Lewis and Clark took 193 pounds of something they called “portable soup,” which was made by boiling down beef, buffalo, or deer meat with eggs and vegetables to a thick paste, to be used when no other food was available. Perhaps they added water to make a soup. Another staple on their journey was “parchmeal,” made by heating corn kernels until they swell (like corn nuts), then grinding them into meal. Parching corn serves two purposes: 1) heating the corn prevented sprouting and hence spoilage, 2) parching separated the kernel from the hull, which could then be removed by winnowing. Another preparation of corn for backcountry travel involved soaking the kernels in a mixture of water and wood ash (lye) to produce hominy and grits. 

The Lewis and Clark expedition carried 1220 pounds of parchmeal, along with 3400 pounds of flour, 560 pounds of biscuit (hardtack), 750 pounds of salt, 3705 pounds of pork, 112 pounds of sugar, 100 pounds of beans and peas, 70 pounds of lard, and 600 pounds of grease (tallow).

The monotony of corn, beans, and hardtack was broken when fresh meat or fruits and berries could be gathered along the way by the hunters in the group.
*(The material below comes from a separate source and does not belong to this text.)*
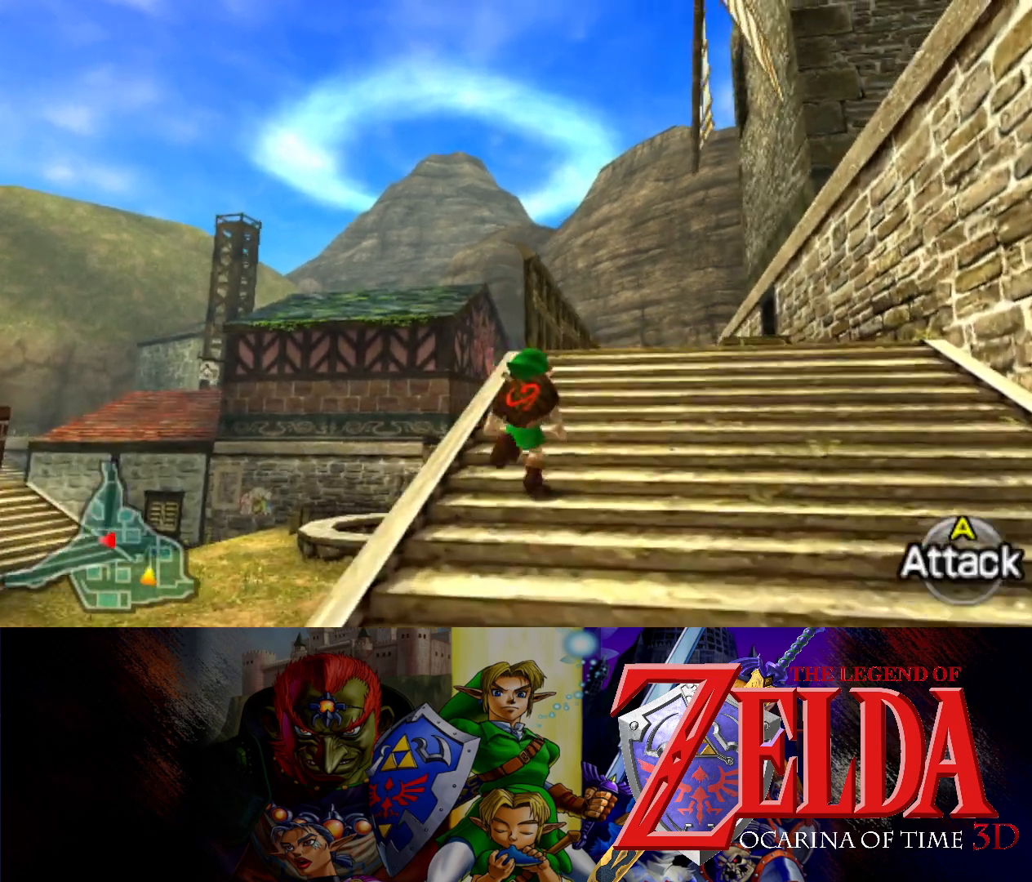
{"buttons": [], "left_stick": "center", "events": [[367, "left_stick", "center"]]}
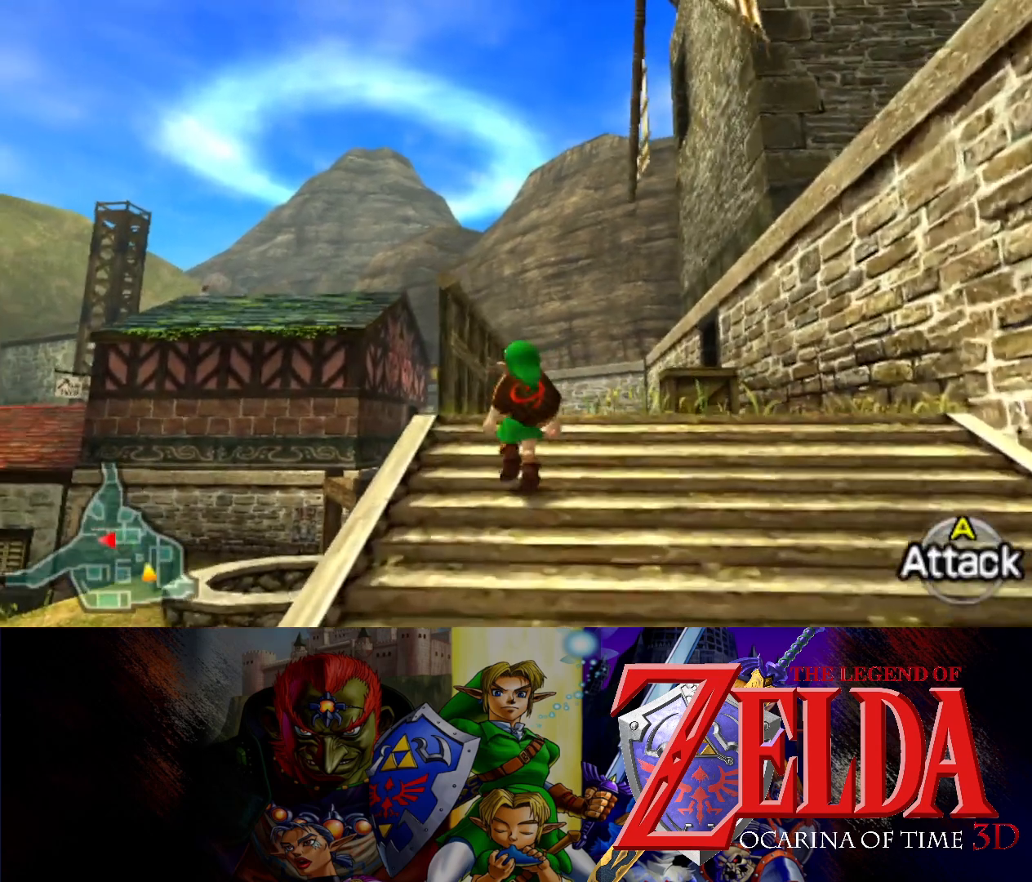
{"buttons": [], "left_stick": "center", "events": []}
When meat was plentiful and time available they made jerky or pemmican, which is made by pulverizing dried meat and mixing it with tallow. Given the obvious lack of fruits and vegetables in their diets, it was necessary to brew spruce tea whenever possible for the prevention of scurvy. 

A major breakthrough in food preservation and storage came with the advent of canning in 1809. This innovation, more than any other, allowed ships to stay over the winter while exploring the Arctic. The story of canning began with a prize offered by the French government under Napoleon to anyone finding a way to preserve food for the army. Some of his military defeats hinged on insufficient food, which forced his army to disperse in order to better forage the countryside. Success, whether for armies or explorers, depends greatly on food. 

References
Hearne, Samuel. A journey from Prince of Wales Fort in Hudson’s Bay to the Northern Ocean. Toronto: The Champlain Society. 1911.

McCoy, Roger M. On the edge: Mapping North America’s coasts. New York: Oxford University Press. 2012.

McIntosh, Elaine Nelson. The Lewis and Clark expedition: Food, nutrition, and health. Sioux Falls: The Center for Western Studies. 2003.